EGRI Anatomy of This Run

For anyone implementing EGRI in their own domain, here is how each component mapped:

EGRI Component	This Implementation
Mutable artifact	`artifacts/current_params.json` — 4 launch parameters
Immutable evaluator	`rocket-tools.jar` + OpenRocket physics engine
Objective	Maximize `max_altitude_m`
Constraints	ground_hit ≤ 10 m/s, Mach < 1.0, flight_time > 5s
Promotion policy	`keep_if_improves` with 0.5m threshold
Search strategy	`grid_then_llm` (Phase 1: exhaustive grid, Phase 2: LLM-guided)
Autonomy mode	`auto-promote` (deterministic evaluator = no human gate)
Ledger	JSONL, 145 entries, every trial with full metrics + timestamps
Budget	100 trials max, 30s/trial timeout, 3600s total
Escalation	Triggered at 10 consecutive no-improvement trials

The escalation trigger fired at trial 10 and kept firing. In a fully autonomous system, this would have triggered mutation surface expansion automatically — adding motor selection to the mutable artifact set. We did this manually in Phase 2 to measure the effect cleanly.

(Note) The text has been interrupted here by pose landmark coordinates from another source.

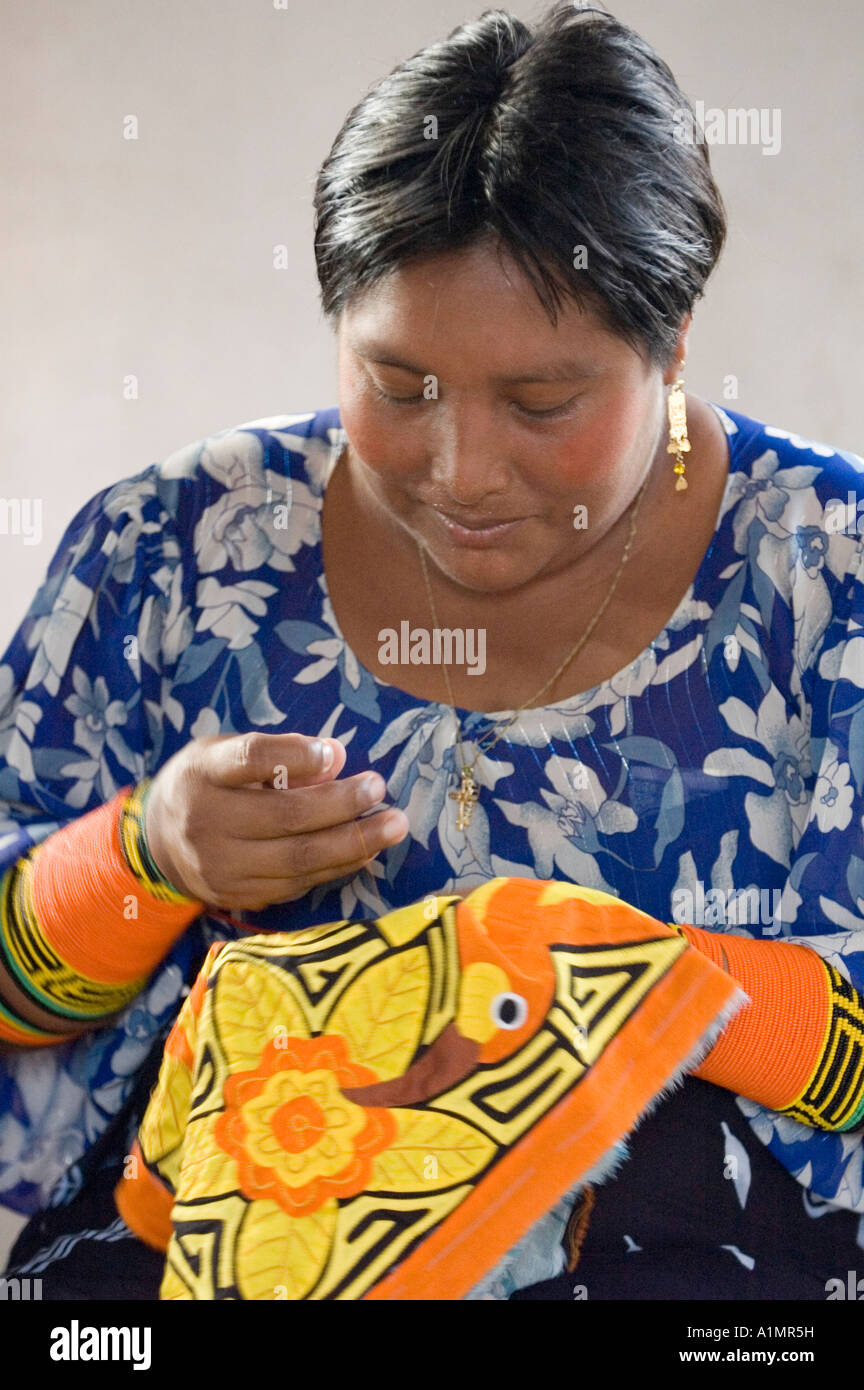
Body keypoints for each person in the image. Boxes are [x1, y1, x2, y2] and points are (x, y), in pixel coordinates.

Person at [1, 2, 863, 1300]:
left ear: (674, 346)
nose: (462, 472)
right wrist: (143, 853)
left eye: (543, 402)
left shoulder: (829, 579)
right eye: (398, 386)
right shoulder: (173, 553)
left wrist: (622, 970)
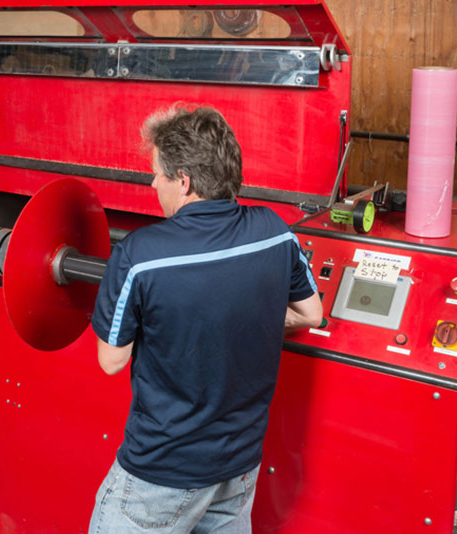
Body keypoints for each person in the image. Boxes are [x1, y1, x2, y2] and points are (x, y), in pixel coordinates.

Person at [89, 106, 323, 533]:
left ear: (184, 180)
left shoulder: (140, 256)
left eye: (158, 172)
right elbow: (312, 313)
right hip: (238, 468)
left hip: (161, 474)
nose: (152, 181)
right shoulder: (274, 230)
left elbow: (111, 360)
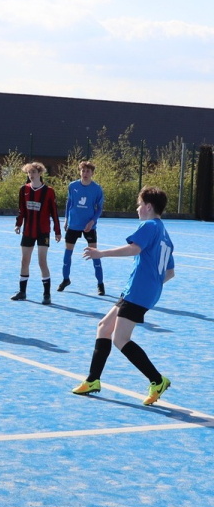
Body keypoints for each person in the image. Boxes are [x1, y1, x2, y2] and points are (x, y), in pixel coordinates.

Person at [72, 186, 174, 405]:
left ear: (148, 207)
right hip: (139, 290)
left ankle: (157, 380)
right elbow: (170, 273)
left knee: (120, 339)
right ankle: (93, 380)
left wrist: (101, 253)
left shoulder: (149, 225)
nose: (138, 209)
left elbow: (134, 249)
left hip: (138, 291)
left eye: (139, 205)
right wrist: (152, 285)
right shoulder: (165, 233)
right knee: (104, 327)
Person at [12, 162, 61, 304]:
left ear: (40, 173)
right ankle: (22, 292)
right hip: (28, 230)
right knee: (24, 260)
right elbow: (22, 210)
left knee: (42, 261)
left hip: (43, 231)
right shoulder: (24, 189)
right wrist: (18, 224)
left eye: (33, 172)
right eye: (29, 172)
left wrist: (57, 231)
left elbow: (54, 212)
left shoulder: (49, 191)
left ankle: (46, 294)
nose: (31, 175)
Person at [59, 160, 106, 295]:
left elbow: (99, 208)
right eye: (83, 171)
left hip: (89, 226)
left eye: (88, 171)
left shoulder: (97, 189)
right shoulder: (72, 186)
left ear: (92, 173)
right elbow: (69, 203)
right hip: (73, 225)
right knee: (67, 253)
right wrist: (66, 219)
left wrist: (92, 222)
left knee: (95, 254)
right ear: (80, 172)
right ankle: (65, 279)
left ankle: (100, 284)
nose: (85, 173)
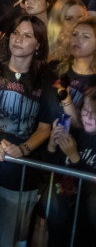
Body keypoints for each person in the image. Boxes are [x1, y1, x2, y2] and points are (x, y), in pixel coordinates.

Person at [0, 15, 56, 247]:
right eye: (16, 33)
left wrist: (22, 149)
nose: (18, 39)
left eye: (28, 36)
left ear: (38, 45)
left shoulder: (46, 80)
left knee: (7, 240)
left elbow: (45, 128)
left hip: (21, 174)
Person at [44, 86, 96, 245]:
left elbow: (91, 192)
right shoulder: (76, 135)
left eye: (93, 115)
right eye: (85, 110)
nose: (87, 117)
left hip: (85, 228)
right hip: (60, 220)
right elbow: (49, 170)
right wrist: (52, 145)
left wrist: (74, 157)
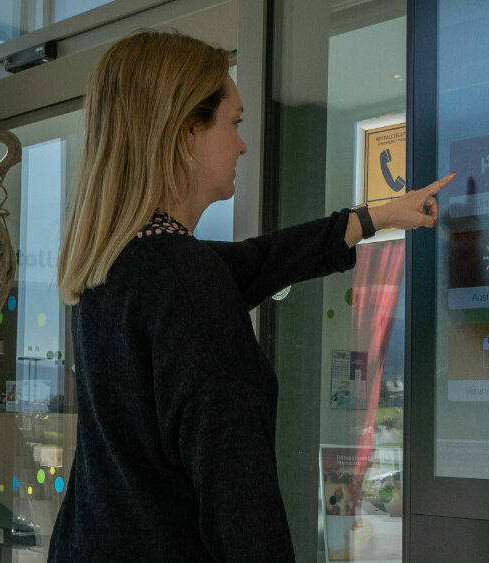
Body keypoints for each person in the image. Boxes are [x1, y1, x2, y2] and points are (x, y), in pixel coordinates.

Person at [48, 29, 453, 562]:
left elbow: (262, 259)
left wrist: (374, 217)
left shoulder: (117, 267)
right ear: (186, 130)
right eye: (233, 122)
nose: (242, 144)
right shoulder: (184, 279)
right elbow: (239, 502)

What This Means for EGRI Generally

The rocket optimization is a clean proof of three EGRI principles:

1. A null result from a trusted evaluator is informative, not failed. Zero promotions across 144 trials proves that launch parameters are dominated. This is a measurement, not an error. The evaluator earned our trust by being deterministic physics — we believe the null result because we believe Newtonian mechanics.

2. The evaluator should outlive the mutation surface. We expanded from launch parameters to motor configs to cross-design benchmarks, all using the same rocket-sim evaluator. The evaluator infrastructure (CLI, JSON output, constraint checker, JSONL ledger) amortizes across every expansion. Build the evaluator first, then widen the search.

3. Grid search is the right first move when the search space is small. 4 × 3 × 4 × 3 = 144 combinations took 5 minutes and exhaustively covered the space. No heuristic, no LLM, no gradient. When you can enumerate, enumerate. Save the LLM-guided phase for spaces too large to grid — like component geometry or motor selection from a database of 500+ motors.

What Comes Next

The evaluator, harness, ledger, and constraint system are all in place. Every future expansion reuses the same pipeline. The mutation surface is ready to widen:

Motor database sweep — OpenRocket ships hundreds of motor definitions (Estes, AeroTech, Cesaroni). Grid-sweep the full catalog with constraint checking. This is the obvious next EGRI loop given what the data showed.
Component geometry EGRI — fin span, nose cone shape/length, body tube dimensions. This is where LLM-guided search earns its keep — the design space is too large for exhaustive grid.
Multi-objective Pareto — altitude vs. ground hit velocity vs. cost. Map the Pareto frontier and let the evaluator surface the tradeoffs.
Cross-design EGRI — optimize across rocket archetypes, not just parameters within one design. The 15-rocket benchmark is the seed data for this.

Install the Skill

npx skills add broomva/openrocket-sim

The skill gives any Claude Code session access to the full headless simulation API, CLI tool docs, EGRI integration patterns, and 8 compounding strategies for building on top of OpenRocket.

The Thesis

Physics simulations are the strongest class of EGRI evaluator: deterministic, fast, trusted, and structured. But the quality of the optimization is bounded by the mutation surface. A perfect evaluator over the wrong variables does not fail — it succeeds at telling you that you are looking in the wrong place.

145 trials. 297 seconds. Zero promotions. One motor swap: +531%.

The evaluator does not lie. The question is whether you are listening.